▶ REQUIREMENT
Exactly the lines from the one with "Purchase management enables" to the end of the listing must be repeated, both ends included, with nothing added.
*** DATA FOR ANALYSIS ***
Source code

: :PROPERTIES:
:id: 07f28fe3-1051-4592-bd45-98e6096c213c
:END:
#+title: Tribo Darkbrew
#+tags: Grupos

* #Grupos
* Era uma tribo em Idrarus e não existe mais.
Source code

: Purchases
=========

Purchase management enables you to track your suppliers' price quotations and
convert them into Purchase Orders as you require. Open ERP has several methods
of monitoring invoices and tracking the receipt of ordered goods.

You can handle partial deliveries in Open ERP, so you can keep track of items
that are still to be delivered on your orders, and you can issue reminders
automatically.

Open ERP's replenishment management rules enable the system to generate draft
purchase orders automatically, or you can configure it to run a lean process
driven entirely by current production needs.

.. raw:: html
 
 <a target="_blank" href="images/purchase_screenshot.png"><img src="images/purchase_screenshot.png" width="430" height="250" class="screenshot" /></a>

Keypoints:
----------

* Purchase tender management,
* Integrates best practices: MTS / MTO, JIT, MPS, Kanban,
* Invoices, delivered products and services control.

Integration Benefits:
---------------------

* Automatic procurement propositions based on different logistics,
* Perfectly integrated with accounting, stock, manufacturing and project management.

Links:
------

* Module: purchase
*** End of DATA FOR ANALYSIS ***
▶ ANSWER
Purchase management enables you to track your suppliers' price quotations and
convert them into Purchase Orders as you require. Open ERP has several methods
of monitoring invoices and tracking the receipt of ordered goods.

You can handle partial deliveries in Open ERP, so you can keep track of items
that are still to be delivered on your orders, and you can issue reminders
automatically.

Open ERP's replenishment management rules enable the system to generate draft
purchase orders automatically, or you can configure it to run a lean process
driven entirely by current production needs.

.. raw:: html
 
 <a target="_blank" href="images/purchase_screenshot.png"><img src="images/purchase_screenshot.png" width="430" height="250" class="screenshot" /></a>

Keypoints:
----------

* Purchase tender management,
* Integrates best practices: MTS / MTO, JIT, MPS, Kanban,
* Invoices, delivered products and services control.

Integration Benefits:
---------------------

* Automatic procurement propositions based on different logistics,
* Perfectly integrated with accounting, stock, manufacturing and project management.

Links:
------

* Module: purchase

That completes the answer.